Prompt: A verbatim copy of all the data is required; the pictures should not appear in it.

Segment Start: Data to examine

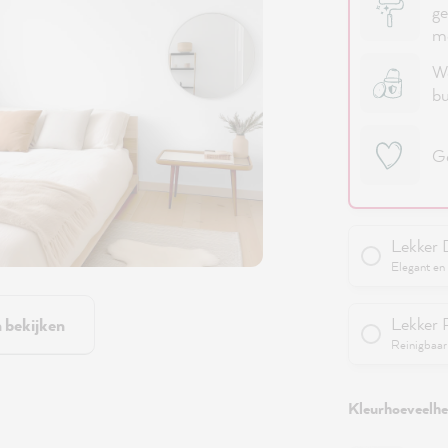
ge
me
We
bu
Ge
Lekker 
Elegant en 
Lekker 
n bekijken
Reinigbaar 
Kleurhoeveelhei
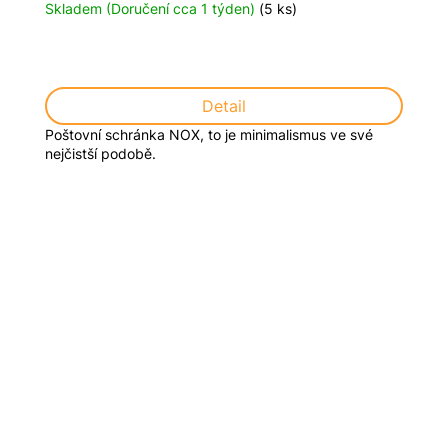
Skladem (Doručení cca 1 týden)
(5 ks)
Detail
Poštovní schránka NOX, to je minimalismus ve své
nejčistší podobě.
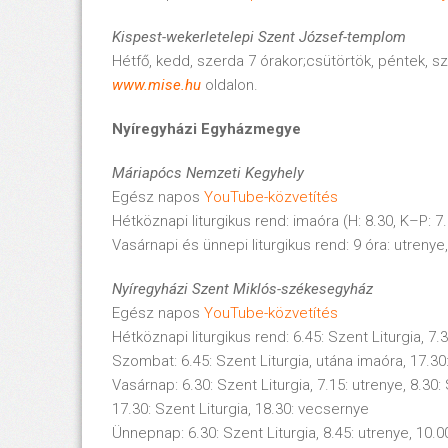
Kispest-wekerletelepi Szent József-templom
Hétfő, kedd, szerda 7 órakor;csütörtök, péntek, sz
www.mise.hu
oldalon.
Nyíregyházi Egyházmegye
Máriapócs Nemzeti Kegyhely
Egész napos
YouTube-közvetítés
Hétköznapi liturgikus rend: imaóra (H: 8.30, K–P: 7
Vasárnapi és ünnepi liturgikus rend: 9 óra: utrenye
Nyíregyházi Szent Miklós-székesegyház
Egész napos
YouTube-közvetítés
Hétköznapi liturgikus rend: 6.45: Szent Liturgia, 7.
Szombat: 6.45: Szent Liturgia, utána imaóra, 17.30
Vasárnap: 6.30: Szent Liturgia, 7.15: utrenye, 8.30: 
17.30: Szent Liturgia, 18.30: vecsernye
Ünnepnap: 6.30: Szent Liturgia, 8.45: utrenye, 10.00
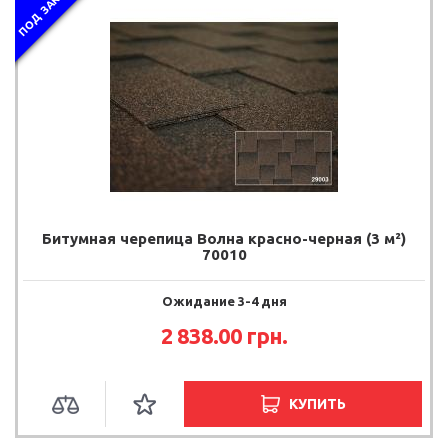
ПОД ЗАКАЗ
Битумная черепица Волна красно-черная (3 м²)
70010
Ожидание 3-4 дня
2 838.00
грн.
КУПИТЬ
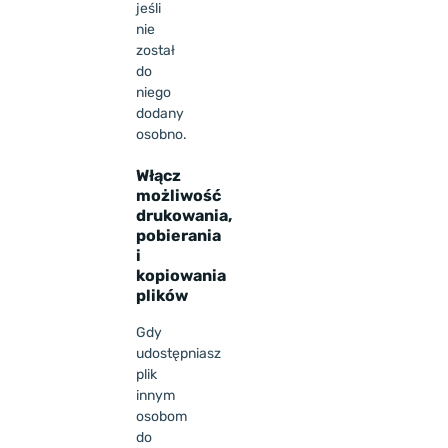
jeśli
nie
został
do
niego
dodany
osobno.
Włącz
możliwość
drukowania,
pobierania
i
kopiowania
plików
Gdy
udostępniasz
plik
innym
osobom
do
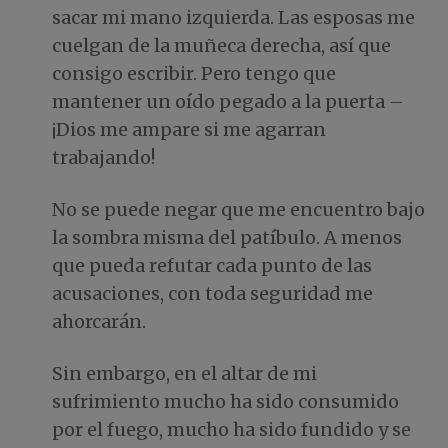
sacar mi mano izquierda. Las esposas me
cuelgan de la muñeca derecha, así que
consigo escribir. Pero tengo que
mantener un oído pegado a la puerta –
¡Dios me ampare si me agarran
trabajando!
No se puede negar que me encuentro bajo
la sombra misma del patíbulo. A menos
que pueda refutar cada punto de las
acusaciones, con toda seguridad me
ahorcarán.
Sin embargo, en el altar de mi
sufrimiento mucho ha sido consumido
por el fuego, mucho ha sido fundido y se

Segment End: Data to examine

Solution for this problem:
ge
me
We
bu
Ge
Lekker 
Elegant en 
Lekker 
n bekijken
Reinigbaar 
Kleurhoeveelhei
Skladem (Doručení cca 1 týden)
(5 ks)
Detail
Poštovní schránka NOX, to je minimalismus ve své
nejčistší podobě.
Kispest-wekerletelepi Szent József-templom
Hétfő, kedd, szerda 7 órakor;csütörtök, péntek, sz
www.mise.hu
oldalon.
Nyíregyházi Egyházmegye
Máriapócs Nemzeti Kegyhely
Egész napos
YouTube-közvetítés
Hétköznapi liturgikus rend: imaóra (H: 8.30, K–P: 7
Vasárnapi és ünnepi liturgikus rend: 9 óra: utrenye
Nyíregyházi Szent Miklós-székesegyház
Egész napos
YouTube-közvetítés
Hétköznapi liturgikus rend: 6.45: Szent Liturgia, 7.
Szombat: 6.45: Szent Liturgia, utána imaóra, 17.30
Vasárnap: 6.30: Szent Liturgia, 7.15: utrenye, 8.30: 
17.30: Szent Liturgia, 18.30: vecsernye
Ünnepnap: 6.30: Szent Liturgia, 8.45: utrenye, 10.00
ПОД ЗАКАЗ
Битумная черепица Волна красно-черная (3 м²)
70010
Ожидание 3-4 дня
2 838.00
грн.
КУПИТЬ
jeśli
nie
został
do
niego
dodany
osobno.
Włącz
możliwość
drukowania,
pobierania
i
kopiowania
plików
Gdy
udostępniasz
plik
innym
osobom
do
sacar mi mano izquierda. Las esposas me
cuelgan de la muñeca derecha, así que
consigo escribir. Pero tengo que
mantener un oído pegado a la puerta –
¡Dios me ampare si me agarran
trabajando!
No se puede negar que me encuentro bajo
la sombra misma del patíbulo. A menos
que pueda refutar cada punto de las
acusaciones, con toda seguridad me
ahorcarán.
Sin embargo, en el altar de mi
sufrimiento mucho ha sido consumido
por el fuego, mucho ha sido fundido y se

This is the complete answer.